* What the task requires *
From the data that follows, print exactly the lines starting at the one containing "hfov_deg: 48.2" and ending at the one containing "exposure_s: 1/3038"; include both of them and nothing more.
[[ Input records, beginning ]]
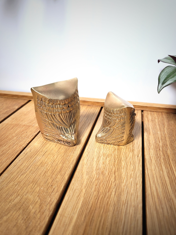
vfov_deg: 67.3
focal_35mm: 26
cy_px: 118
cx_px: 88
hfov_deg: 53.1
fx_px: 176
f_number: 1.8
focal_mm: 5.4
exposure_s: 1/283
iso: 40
[[ Input records, end ]]
[[ Input records, beginning ]]
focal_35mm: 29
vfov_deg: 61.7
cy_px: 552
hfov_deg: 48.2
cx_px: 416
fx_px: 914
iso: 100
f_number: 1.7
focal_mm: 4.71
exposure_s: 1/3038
[[ Input records, end ]]
* Solution to the problem *
hfov_deg: 48.2
cx_px: 416
fx_px: 914
iso: 100
f_number: 1.7
focal_mm: 4.71
exposure_s: 1/3038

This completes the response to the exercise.